E-commerce database (ER)
Customers, orders, products, and payments.
Every online store ends up with roughly this schema, but teams usually
reconstruct it from memory during planning meetings. This entity-relationship
diagram writes it down once: customers place orders, each order contains line
items that reference products, and every order is settled by exactly one
payment. The ORDER_ITEM junction table — the piece most often hand-waved on
whiteboards — is modeled explicitly, with the foreign keys and quantity column
that make a many-to-many relationship work.
Each entity carries a realistic attribute block (UUIDs as primary keys, money stored as integer cents, a status column on orders), so the diagram reads like a schema review rather than a sketch.
When to use this template
- Schema design sessions — put a concrete starting point on screen instead of drawing boxes from scratch, then argue about what's different in your domain.
- Onboarding backend engineers — five entities and four relationships explain the heart of the data model faster than reading migration files.
- API and integration docs — partners integrating with your orders or payments endpoints can see how resources relate without database access.
How to adapt it
Rename entities to match your tables, then extend where your domain diverges.

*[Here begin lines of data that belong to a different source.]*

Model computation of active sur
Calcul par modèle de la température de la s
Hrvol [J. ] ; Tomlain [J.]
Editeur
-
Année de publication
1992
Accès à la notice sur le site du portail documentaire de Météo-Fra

Typical additions:
- Add an ADDRESS entity linked to both customer (saved addresses) and order (shipping snapshot) — a classic source of modeling debates worth settling in the diagram.
- Split PAYMENT into payment attempts with a status column if you support retries, partial refunds, or multiple providers.
- Add INVENTORY or STOCK_LEVEL referencing product, so warehouse logic has a home in the model.
If you'd rather not hand-write crow's-foot syntax, edit the diagram visually — the editor regenerates clean Mermaid code from your changes, ready to paste into a README or design doc.
Mermaid code
Copy it anywhere Mermaid is supported — GitHub, Notion, or your docs.
erDiagram
CUSTOMER ||--o{ ORDER : places
ORDER ||--|{ ORDER_ITEM : contains
PRODUCT ||--o{ ORDER_ITEM : "appears in"
ORDER ||--|| PAYMENT : "paid by"
CUSTOMER {
uuid id PK
string email
string name
}
ORDER {
uuid id PK
uuid customer_id FK
string status
timestamp created_at
}
ORDER_ITEM {
uuid id PK
uuid order_id FK
uuid product_id FK
int quantity
}
PRODUCT {
uuid id PK
string name
int price_cents
}
PAYMENT {
uuid id PK
uuid order_id FK
string provider
int amount_cents
}
Frequently asked questions
- How do I draw an ER diagram in Mermaid?
- Start a code block with `erDiagram`, then declare relationships one per line using crow's-foot notation — for example `CUSTOMER ||--o{ ORDER : places`. Entities get attribute blocks in curly braces listing a type, a name, and optional PK/FK markers. Mermaid lays the diagram out automatically, so you only describe the schema, never pixel positions.
- What do symbols like ||--o{ mean in a Mermaid ER diagram?
- Each end of the relationship encodes cardinality: `||` means exactly one, `o|` zero or one, `}o` zero or more, and `}|` one or more. So `CUSTOMER ||--o{ ORDER` reads as "one customer places zero or more orders," while `ORDER ||--|| PAYMENT` is a strict one-to-one. The text after the colon is just the relationship label.
- What tables does a basic e-commerce schema need?
- Five cover the core: customers, orders, products, payments, and an order_items junction table. The junction table is the key design decision — it resolves the many-to-many between orders and products and is where per-line data like quantity and the price actually charged belongs. Everything else (inventory, addresses, discounts) hangs off these.
- Can I turn this ER diagram into actual SQL tables?
- The diagram maps almost one-to-one onto DDL: each entity block becomes a CREATE TABLE, the PK/FK markers become constraints, and the crow's-foot cardinalities tell you where foreign keys and NOT NULL belong. Treat it as the design document you review before writing migrations, not as generated code — Mermaid doesn't enforce types.